I plunked the girls in Vacation Bible School this week. It was less about the intensive summer churching – though that was nice — and more about them socializing with people below the age of, say forty. Also, it was free.
Still, it was not an easy sell, especially to my late-sleeping Henry-bucket and Lizzie-mouse. We were so slip-shod and discombobulated getting to VBS by nine the first morning, Lizzie went unbreakfasted, and Henry arrived shoe- and sockless wearing only a missnapped onesie.
“I hungry, Mom,” he said, as we waved good-bye to his sisters in the lime-green t-shirt fray. It occurred to me that Henry hadn’t eaten breakfast either. I mentally rifled through our fridge, deemed it too early for cheese quesadillas, kale, and expired yogurt, and my boy and I headed to town.

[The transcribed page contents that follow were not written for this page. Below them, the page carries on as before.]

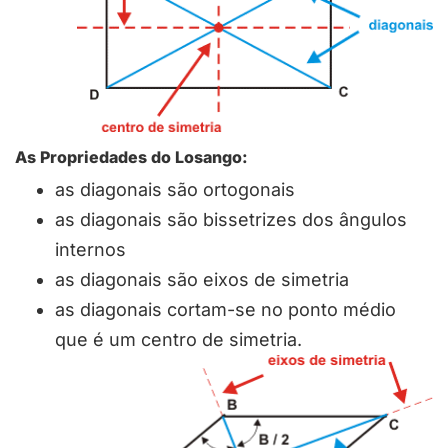
As Propriedades do Losango:
as diagonais são ortogonais
as diagonais são bissetrizes dos ângulos
internos
as diagonais são eixos de simetria
as diagonais cortam-se no ponto médio
que é um centro de simetria.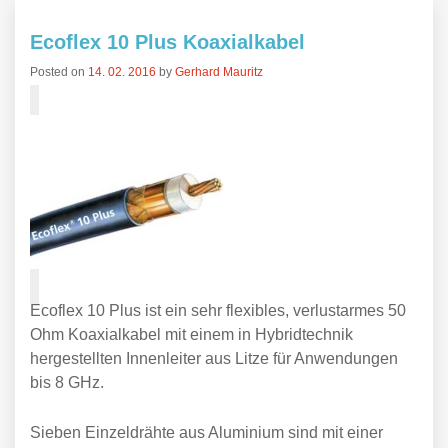
Ecoflex 10 Plus Koaxialkabel
Posted on
14. 02. 2016
by
Gerhard Mauritz
Ecoflex 10 Plus ist ein sehr flexibles, verlustarmes 50
Ohm Koaxialkabel mit einem in Hybridtechnik
hergestellten Innenleiter aus Litze für Anwendungen
bis 8 GHz.
Sieben Einzeldrähte aus Aluminium sind mit einer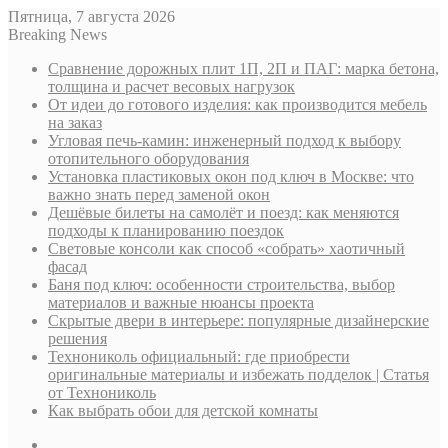
Пятница, 7 августа 2026
Breaking News
Сравнение дорожных плит 1П, 2П и ПАГ: марка бетона,
толщина и расчет весовых нагрузок
От идеи до готового изделия: как производится мебель
на заказ
Угловая печь-камин: инженерный подход к выбору
отопительного оборудования
Установка пластиковых окон под ключ в Москве: что
важно знать перед заменой окон
Дешёвые билеты на самолёт и поезд: как меняются
подходы к планированию поездок
Световые консоли как способ «собрать» хаотичный
фасад
Баня под ключ: особенности строительства, выбор
материалов и важные нюансы проекта
Скрытые двери в интерьере: популярные дизайнерские
решения
Технониколь официальный: где приобрести
оригинальные материалы и избежать подделок | Статья
от Технониколь
Как выбрать обои для детской комнаты
Sidebar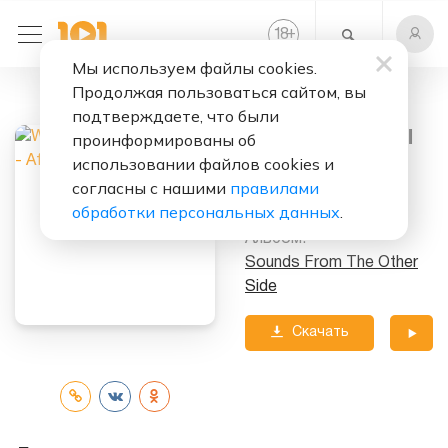
+
18
Мы используем файлы cookies.
Продолжая пользоваться сайтом, вы
Слушать бесплатно
подтверждаете, что были
African Bad Gyal
проинформированы об
использовании файлов cookies и
Исполнители:
Wizkid
согласны с нашими
правилами
feat.
Chris Brown
обработки персональных данных
.
Альбом:
Sounds From The Other
Side
Скачать
трек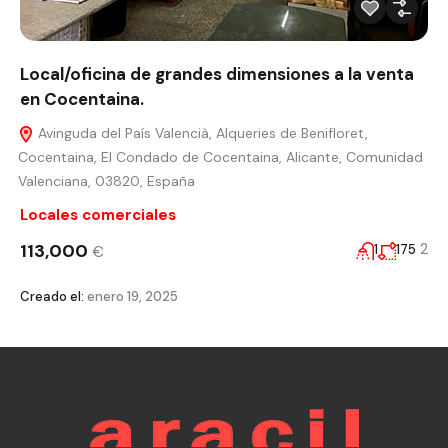
Local/oficina de grandes dimensiones a la venta
en Cocentaina.
Avinguda del País Valencià, Alqueries de Benifloret,
Cocentaina, El Condado de Cocentaina, Alicante, Comunidad
Valenciana, 03820, España
Locales comerciales
113,000
2
1
175
€
Creado el:
enero 19, 2025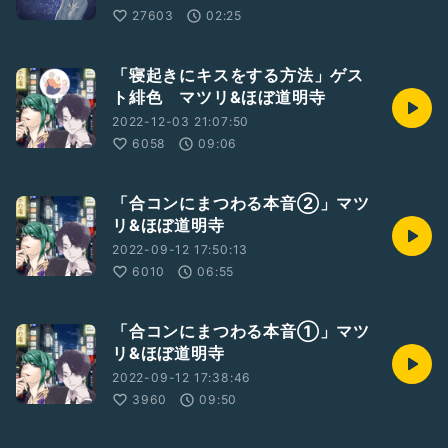
27603
02:25
「寝起きにキスをする方法」ゲス
ト緋色 マツリ&ほぼ道明寺
2022-12-03 21:07:50
6058
09:06
「合コンにまつわる本音②」マツ
リ&ほぼ道明寺
2022-09-12 17:50:13
6010
06:55
「合コンにまつわる本音①」マツ
リ&ほぼ道明寺
2022-09-12 17:38:46
3960
09:50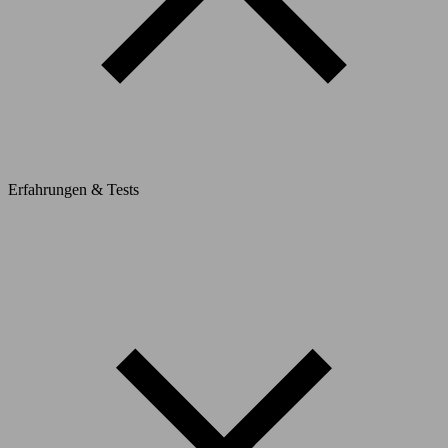
Erfahrungen & Tests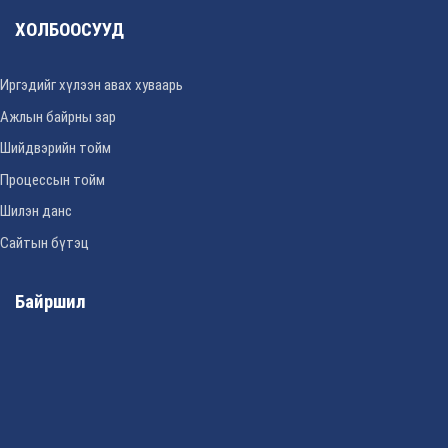
ХОЛБООСУУД
Иргэдийг хүлээн авах хуваарь
Ажлын байрны зар
Шийдвэрийн тойм
Процессын тойм
Шилэн данс
Сайтын бүтэц
Байршил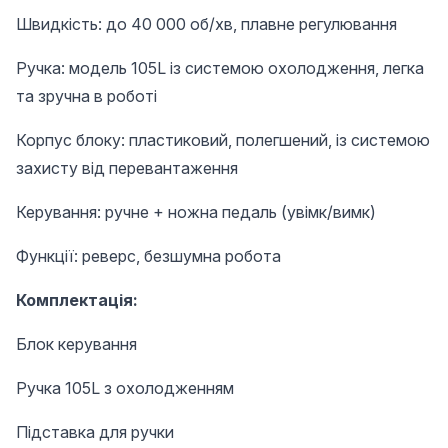
Швидкість: до 40 000 об/хв, плавне регулювання
Ручка: модель 105L із системою охолодження, легка
та зручна в роботі
Корпус блоку: пластиковий, полегшений, із системою
захисту від перевантаження
Керування: ручне + ножна педаль (увімк/вимк)
Функції: реверс, безшумна робота
Комплектація:
Блок керування
Ручка 105L з охолодженням
Підставка для ручки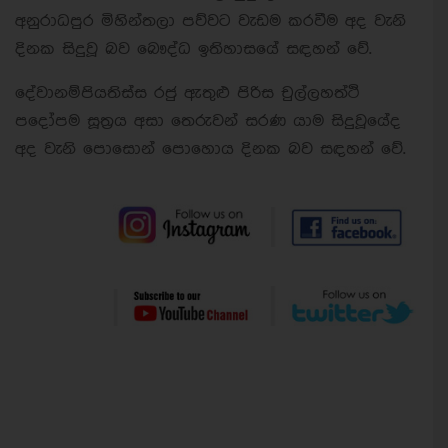
අනුරාධපුර මිහින්තලා පව්වට වැඩම කරවීම අද වැනි
දිනක සිදුවූ බව බෞද්ධ ඉතිහාසයේ සඳහන් වේ.
දේවානම්පියතිස්ස රජු ඇතුළු පිරිස චුල්ලහත්ථි
පදෝපම සූත්‍රය අසා තෙරුවන් සරණ යාම සිදුවූයේද
අද වැනි පොසොන් පොහොය දිනක බව සඳහන් වේ.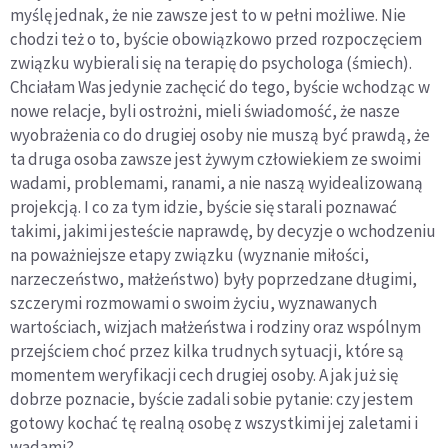
myślę jednak, że nie zawsze jest to w pełni możliwe. Nie
chodzi też o to, byście obowiązkowo przed rozpoczęciem
związku wybierali się na terapię do psychologa (śmiech).
Chciałam Was jedynie zachęcić do tego, byście wchodząc w
nowe relacje, byli ostrożni, mieli świadomość, że nasze
wyobrażenia co do drugiej osoby nie muszą być prawdą, że
ta druga osoba zawsze jest żywym człowiekiem ze swoimi
wadami, problemami, ranami, a nie naszą wyidealizowaną
projekcją. I co za tym idzie, byście się starali poznawać
takimi, jakimi jesteście naprawdę, by decyzje o wchodzeniu
na poważniejsze etapy związku (wyznanie miłości,
narzeczeństwo, małżeństwo) były poprzedzane długimi,
szczerymi rozmowami o swoim życiu, wyznawanych
wartościach, wizjach małżeństwa i rodziny oraz wspólnym
przejściem choć przez kilka trudnych sytuacji, które są
momentem weryfikacji cech drugiej osoby. A jak już się
dobrze poznacie, byście zadali sobie pytanie: czy jestem
gotowy kochać tę realną osobę z wszystkimi jej zaletami i
wadami?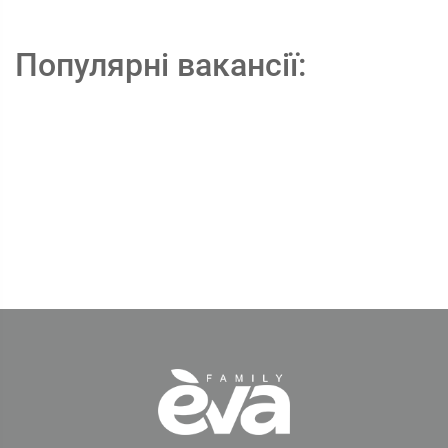
Популярні вакансії: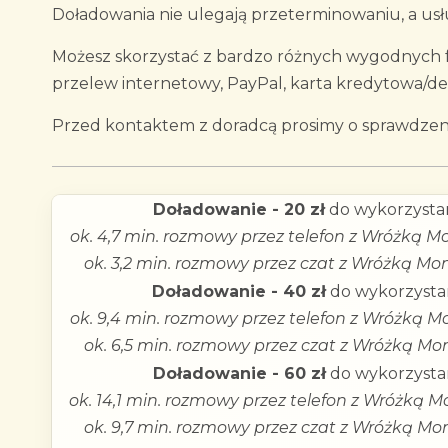
Doładowania nie ulegają przeterminowaniu, a usłu
Możesz skorzystać z bardzo różnych wygodnych fo
przelew internetowy, PayPal, karta kredytowa/d
Przed kontaktem z doradcą prosimy o sprawdzeni
Doładowanie - 20 zł
do wykorzystan
ok. 4,7 min. rozmowy przez telefon z Wróżką Mo
ok. 3,2 min. rozmowy przez czat z Wróżką Mon
Doładowanie - 40 zł
do wykorzystan
ok. 9,4 min. rozmowy przez telefon z Wróżką Mo
ok. 6,5 min. rozmowy przez czat z Wróżką Mon
Doładowanie - 60 zł
do wykorzystan
ok. 14,1 min. rozmowy przez telefon z Wróżką M
ok. 9,7 min. rozmowy przez czat z Wróżką Mon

Perhaps we have dined alone together, Henry and me, in these fifty-one months that we’ve been comrades, but I can’t remember the occasion. As a rule, I don’t enjoy eating out with my children. Restaurant food is expensive and slow, and we are cheap and impatient. By the time the five-dollar hot dog arrives (I could make a dozen at home for that price), the kids might not even eat it. They will have already chewed on the centerpiece and opened every last coffee creamer, butter, or jelly tub they could get their hands on.
And then there’s the toilet.
At home, my children are part dromedaries, often going hours, if not the better portion of days without urinating. It’s a gift, I know. But there are two places where the bathroom beckons incessantly: restaurants and church. The last time the whole family went out to lunch, I ordered a single cup of soup. I enjoyed perhaps three spoonfuls before being summoned to the powder room with the girls. We were indisposed for ten or fifteen minutes, and when we returned to the table, the cup was laying sideways in its saucer, with Henry-shaped, split-pea handprints strewn across the paper table cloth.
So I didn’t have particularly high expectations about dining with Henry Monday morning.
We biked to an outdoor café near the beach. The place was full of grown-ups: women with yoga mats; breezy gents in khaki trousers and button downs. Apparently, nobody wanted to eat with children. Or maybe they’d all dumped theirs at VBS, too. As we waited for pancakes, I chatted with Henry and listened to the conversations around us.
“…yes, but when I develop a relationship with the client, this sort of $%^&# screw-up doesn’t happen.”
“I’m telling you, she had them done, and I would swear you’d never know. They look just like–
“Trucks!”
“Yes, Henry, those are trucks.”
“White trucks.”
“Yes, white trucks.”
“I don’t care whose fault it is. Just fix it. If people would read their damn email–
“—I DO read my email.”
“You know who I’m talking about…”
“Apparently, he didn’t know. She never told him.”
“What?! Has anyone talked to her since she left with the—
“Shhh…. That’s supposed to be a—
“Bus!”
“Yes, Henry, that’s a bus.”
“Giant bus.”
“Yes, that’s a giant bus.”
“Can we ride it?”
“Definitely, bud. We will hop on that bus one of these days just to see where it goes.”
The business crowd left to solve an office kurfufle, and the gabbing yogis sauntered off with green smoothies.
VBS didn’t let out until noon, so Henry and I stayed. We talked about ice cubes and green cars, and he learned to dunk his bacon in maple syrup, leaving a splatter pattern of amber drops on the plastic table and all the way up his onesie to his chin.
I am bored a lot as a stay-at-home mom. These summer days in a new town are a particular kind of agony. We have no BFFs, no team practices, no piano lessons. Every morning I am face-to-face with fourteen hours to fill. I sometimes wish I had more money and fewer scruples, so I could park the kids in summer camp after summer camp, and spend my days eating ice cream and trolling the Internet.
But that morning with Henry, surrounded by my potential peers, I would not have traded places. As adults, all of the paths we take have opportunities, all have challenges. Sitting in the breezy sunshine with my little boy, there was no place else I wanted to be except crunching on ice cubes and planning a bus ride to nowhere in particular, to anywhere at all.